§ **Given request**:
Starting at the beginning of the records and ending at the line that contains "v(62.19, 0) *", rewrite those lines as a Markdown table with the columns Row and Line, numbering each row and omitting blank lines.

§ **Exercise input**:

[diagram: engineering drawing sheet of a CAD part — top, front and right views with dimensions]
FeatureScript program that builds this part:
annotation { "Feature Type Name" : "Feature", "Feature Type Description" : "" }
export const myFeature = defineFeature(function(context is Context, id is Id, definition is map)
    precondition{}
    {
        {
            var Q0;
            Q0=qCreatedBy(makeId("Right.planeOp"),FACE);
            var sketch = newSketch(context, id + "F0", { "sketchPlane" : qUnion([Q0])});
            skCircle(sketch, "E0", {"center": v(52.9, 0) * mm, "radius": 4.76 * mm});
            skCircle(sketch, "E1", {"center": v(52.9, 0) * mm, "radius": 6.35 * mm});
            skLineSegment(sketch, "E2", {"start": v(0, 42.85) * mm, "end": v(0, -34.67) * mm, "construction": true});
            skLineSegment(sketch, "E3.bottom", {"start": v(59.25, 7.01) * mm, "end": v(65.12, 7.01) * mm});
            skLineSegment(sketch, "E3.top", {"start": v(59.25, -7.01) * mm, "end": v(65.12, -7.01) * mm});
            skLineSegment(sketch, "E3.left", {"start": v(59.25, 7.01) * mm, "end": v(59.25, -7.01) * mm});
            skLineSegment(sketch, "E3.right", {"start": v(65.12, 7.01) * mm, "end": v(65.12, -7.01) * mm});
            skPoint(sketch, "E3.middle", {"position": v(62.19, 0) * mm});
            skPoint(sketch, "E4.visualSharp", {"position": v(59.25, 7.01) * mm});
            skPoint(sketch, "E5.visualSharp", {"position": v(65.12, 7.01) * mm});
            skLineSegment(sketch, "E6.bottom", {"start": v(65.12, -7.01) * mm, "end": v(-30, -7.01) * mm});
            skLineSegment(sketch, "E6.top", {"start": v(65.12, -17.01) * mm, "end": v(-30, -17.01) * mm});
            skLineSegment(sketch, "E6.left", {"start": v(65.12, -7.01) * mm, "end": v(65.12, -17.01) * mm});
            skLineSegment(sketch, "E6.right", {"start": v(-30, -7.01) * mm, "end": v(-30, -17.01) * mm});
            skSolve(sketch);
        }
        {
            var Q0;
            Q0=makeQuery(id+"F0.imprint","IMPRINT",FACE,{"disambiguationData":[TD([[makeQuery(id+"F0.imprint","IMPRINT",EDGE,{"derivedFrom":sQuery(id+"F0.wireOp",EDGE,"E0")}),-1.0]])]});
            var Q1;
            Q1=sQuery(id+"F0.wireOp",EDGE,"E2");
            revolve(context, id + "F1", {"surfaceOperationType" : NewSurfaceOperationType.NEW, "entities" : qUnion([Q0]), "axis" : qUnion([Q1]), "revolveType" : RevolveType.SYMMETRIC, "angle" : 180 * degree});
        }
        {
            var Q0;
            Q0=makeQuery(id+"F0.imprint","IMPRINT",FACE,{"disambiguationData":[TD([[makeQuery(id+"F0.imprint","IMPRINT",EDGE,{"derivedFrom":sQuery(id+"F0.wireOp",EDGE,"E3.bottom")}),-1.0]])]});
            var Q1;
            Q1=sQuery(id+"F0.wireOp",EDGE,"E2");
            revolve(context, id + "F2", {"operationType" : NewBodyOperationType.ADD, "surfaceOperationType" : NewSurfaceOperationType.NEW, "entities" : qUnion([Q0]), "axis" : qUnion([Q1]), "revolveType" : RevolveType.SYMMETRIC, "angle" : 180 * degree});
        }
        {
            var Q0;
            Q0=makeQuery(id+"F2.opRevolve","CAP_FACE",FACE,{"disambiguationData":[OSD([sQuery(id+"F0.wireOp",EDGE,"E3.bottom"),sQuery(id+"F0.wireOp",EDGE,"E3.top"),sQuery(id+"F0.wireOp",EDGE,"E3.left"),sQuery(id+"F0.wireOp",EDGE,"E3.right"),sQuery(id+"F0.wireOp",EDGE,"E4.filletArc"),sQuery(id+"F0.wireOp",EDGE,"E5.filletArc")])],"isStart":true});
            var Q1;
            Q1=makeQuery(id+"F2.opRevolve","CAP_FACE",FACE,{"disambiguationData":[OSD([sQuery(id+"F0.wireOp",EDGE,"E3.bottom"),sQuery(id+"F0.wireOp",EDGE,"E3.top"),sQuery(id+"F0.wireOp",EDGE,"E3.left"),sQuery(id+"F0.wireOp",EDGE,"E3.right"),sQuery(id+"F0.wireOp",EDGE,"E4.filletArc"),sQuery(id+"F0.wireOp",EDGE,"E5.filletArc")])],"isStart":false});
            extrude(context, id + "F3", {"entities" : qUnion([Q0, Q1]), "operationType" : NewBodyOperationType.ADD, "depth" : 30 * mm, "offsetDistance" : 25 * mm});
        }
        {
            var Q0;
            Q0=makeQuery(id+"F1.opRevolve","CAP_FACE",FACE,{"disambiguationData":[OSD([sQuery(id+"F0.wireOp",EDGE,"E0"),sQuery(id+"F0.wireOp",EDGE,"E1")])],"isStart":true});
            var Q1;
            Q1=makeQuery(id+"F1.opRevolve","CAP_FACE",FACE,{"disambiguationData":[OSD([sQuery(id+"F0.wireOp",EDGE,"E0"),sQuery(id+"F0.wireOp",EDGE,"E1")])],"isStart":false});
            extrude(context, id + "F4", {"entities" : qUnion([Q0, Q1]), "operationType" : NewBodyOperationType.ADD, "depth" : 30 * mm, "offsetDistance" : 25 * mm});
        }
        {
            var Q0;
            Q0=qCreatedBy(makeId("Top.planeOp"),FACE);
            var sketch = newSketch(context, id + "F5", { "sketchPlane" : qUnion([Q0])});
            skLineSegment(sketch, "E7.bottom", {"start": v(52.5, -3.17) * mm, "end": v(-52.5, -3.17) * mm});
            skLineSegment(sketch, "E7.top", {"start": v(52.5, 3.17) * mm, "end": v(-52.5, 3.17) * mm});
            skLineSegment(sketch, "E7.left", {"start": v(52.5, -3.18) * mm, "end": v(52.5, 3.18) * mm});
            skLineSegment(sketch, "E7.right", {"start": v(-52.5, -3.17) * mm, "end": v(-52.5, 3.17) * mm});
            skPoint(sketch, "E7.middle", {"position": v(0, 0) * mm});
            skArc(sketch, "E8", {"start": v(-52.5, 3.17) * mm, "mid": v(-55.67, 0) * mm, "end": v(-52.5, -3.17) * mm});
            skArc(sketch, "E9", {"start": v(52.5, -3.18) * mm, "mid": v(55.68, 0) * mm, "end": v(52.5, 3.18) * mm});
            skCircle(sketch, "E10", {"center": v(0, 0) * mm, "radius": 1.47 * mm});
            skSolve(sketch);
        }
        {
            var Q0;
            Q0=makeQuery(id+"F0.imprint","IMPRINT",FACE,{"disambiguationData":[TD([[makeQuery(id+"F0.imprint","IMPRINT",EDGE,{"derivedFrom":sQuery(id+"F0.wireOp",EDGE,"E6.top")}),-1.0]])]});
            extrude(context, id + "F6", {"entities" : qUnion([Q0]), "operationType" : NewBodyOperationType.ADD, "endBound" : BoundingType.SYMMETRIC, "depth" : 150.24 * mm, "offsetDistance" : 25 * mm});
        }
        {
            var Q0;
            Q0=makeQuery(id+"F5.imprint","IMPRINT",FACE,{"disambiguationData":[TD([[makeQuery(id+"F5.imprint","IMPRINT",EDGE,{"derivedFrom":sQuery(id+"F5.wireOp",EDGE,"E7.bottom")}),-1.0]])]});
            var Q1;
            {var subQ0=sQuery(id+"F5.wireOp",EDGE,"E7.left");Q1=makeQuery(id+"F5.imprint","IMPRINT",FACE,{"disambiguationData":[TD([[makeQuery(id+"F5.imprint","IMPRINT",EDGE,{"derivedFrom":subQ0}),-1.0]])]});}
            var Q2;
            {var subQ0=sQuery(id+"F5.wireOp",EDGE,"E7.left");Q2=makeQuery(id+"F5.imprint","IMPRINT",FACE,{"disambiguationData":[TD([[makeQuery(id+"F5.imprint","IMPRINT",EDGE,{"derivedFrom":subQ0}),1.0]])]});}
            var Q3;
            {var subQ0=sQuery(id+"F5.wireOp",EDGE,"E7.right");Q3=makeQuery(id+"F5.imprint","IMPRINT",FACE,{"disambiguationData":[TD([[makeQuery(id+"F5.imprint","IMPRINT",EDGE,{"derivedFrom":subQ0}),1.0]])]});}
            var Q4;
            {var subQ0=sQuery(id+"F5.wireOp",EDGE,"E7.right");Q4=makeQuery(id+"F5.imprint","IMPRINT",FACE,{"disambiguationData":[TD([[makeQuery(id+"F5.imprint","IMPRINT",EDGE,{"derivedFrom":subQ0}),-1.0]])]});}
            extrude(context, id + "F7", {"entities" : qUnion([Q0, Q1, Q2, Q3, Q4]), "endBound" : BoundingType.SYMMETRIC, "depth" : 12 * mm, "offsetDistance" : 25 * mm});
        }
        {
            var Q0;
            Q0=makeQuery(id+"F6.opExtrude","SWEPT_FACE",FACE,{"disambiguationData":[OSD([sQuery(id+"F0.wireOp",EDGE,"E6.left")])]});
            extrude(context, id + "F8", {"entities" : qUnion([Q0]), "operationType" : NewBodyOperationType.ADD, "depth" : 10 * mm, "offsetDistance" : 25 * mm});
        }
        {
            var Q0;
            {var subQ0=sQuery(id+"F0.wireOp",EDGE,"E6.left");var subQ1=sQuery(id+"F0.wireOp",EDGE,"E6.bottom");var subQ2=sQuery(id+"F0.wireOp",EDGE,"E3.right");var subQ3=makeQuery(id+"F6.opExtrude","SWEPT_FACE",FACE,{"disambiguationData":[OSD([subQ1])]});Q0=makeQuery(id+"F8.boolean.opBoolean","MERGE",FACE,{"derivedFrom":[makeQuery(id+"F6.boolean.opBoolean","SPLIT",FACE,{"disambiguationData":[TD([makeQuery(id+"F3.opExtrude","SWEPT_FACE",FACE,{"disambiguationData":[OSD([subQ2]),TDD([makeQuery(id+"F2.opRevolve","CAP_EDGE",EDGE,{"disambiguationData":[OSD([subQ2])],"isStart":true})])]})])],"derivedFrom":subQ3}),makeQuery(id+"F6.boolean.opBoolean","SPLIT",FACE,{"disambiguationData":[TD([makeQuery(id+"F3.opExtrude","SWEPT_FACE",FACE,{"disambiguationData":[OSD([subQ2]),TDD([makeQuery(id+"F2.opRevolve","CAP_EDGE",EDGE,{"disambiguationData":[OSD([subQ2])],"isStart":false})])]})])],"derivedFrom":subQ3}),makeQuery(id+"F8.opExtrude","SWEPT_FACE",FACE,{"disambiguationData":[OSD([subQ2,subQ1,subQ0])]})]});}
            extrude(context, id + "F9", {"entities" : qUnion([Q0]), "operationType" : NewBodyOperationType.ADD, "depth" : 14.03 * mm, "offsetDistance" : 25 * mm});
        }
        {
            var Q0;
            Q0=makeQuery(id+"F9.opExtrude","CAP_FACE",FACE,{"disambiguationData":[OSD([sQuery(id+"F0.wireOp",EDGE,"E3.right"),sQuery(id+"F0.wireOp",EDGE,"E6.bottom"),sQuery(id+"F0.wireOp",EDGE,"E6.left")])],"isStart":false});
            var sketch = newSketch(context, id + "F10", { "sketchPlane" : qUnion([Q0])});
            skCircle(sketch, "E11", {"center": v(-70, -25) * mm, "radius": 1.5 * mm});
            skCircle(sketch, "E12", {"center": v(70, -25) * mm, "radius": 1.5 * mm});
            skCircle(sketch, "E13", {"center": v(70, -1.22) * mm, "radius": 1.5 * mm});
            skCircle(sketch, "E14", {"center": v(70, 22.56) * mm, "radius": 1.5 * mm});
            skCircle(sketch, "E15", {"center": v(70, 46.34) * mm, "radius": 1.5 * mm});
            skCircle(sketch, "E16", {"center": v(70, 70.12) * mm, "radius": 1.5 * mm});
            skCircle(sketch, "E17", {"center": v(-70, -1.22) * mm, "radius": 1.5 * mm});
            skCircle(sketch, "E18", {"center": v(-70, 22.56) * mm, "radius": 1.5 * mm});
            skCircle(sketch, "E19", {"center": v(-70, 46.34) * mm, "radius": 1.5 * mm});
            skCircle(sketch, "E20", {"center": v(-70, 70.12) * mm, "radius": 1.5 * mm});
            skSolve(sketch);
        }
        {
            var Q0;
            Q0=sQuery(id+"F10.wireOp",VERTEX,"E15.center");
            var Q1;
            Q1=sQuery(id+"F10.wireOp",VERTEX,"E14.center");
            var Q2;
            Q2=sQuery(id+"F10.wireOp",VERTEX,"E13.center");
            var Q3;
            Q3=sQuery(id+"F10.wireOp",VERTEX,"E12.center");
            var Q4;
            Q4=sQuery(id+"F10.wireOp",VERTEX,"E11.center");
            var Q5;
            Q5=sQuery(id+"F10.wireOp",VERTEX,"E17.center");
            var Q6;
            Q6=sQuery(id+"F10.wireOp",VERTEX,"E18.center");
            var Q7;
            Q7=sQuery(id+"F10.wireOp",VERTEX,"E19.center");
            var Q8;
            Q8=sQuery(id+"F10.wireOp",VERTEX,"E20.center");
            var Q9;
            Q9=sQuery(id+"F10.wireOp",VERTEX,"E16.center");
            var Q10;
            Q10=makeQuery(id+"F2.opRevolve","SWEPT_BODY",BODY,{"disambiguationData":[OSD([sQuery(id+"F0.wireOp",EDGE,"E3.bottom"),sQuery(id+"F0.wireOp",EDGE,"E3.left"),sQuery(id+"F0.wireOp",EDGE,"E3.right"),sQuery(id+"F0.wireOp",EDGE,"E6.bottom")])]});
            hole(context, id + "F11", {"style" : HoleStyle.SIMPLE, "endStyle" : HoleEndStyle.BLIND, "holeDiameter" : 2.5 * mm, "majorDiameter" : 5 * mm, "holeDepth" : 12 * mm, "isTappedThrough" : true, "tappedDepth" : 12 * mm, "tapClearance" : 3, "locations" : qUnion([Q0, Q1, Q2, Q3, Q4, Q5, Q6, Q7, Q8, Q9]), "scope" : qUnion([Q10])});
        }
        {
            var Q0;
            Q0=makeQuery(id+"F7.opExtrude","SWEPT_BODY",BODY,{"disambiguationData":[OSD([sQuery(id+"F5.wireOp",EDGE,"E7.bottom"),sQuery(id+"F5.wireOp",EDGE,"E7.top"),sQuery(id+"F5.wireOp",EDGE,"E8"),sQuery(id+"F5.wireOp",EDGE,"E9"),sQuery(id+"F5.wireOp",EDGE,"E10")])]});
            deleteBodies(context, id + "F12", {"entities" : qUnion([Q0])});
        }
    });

§ **Result for this task**:
| Row | Line |
|---|---|
| 1 | [diagram: engineering drawing sheet of a CAD part — top, front and right views with dimensions] |
| 2 | FeatureScript program that builds this part: |
| 3 | annotation { "Feature Type Name" : "Feature", "Feature Type Description" : "" } |
| 4 | export const myFeature = defineFeature(function(context is Context, id is Id, definition is map) |
| 5 |     precondition{} |
| 6 |     { |
| 7 |         { |
| 8 |             var Q0; |
| 9 |             Q0=qCreatedBy(makeId("Right.planeOp"),FACE); |
| 10 |             var sketch = newSketch(context, id + "F0", { "sketchPlane" : qUnion([Q0])}); |
| 11 |             skCircle(sketch, "E0", {"center": v(52.9, 0) * mm, "radius": 4.76 * mm}); |
| 12 |             skCircle(sketch, "E1", {"center": v(52.9, 0) * mm, "radius": 6.35 * mm}); |
| 13 |             skLineSegment(sketch, "E2", {"start": v(0, 42.85) * mm, "end": v(0, -34.67) * mm, "construction": true}); |
| 14 |             skLineSegment(sketch, "E3.bottom", {"start": v(59.25, 7.01) * mm, "end": v(65.12, 7.01) * mm}); |
| 15 |             skLineSegment(sketch, "E3.top", {"start": v(59.25, -7.01) * mm, "end": v(65.12, -7.01) * mm}); |
| 16 |             skLineSegment(sketch, "E3.left", {"start": v(59.25, 7.01) * mm, "end": v(59.25, -7.01) * mm}); |
| 17 |             skLineSegment(sketch, "E3.right", {"start": v(65.12, 7.01) * mm, "end": v(65.12, -7.01) * mm}); |
| 18 |             skPoint(sketch, "E3.middle", {"position": v(62.19, 0) * mm}); |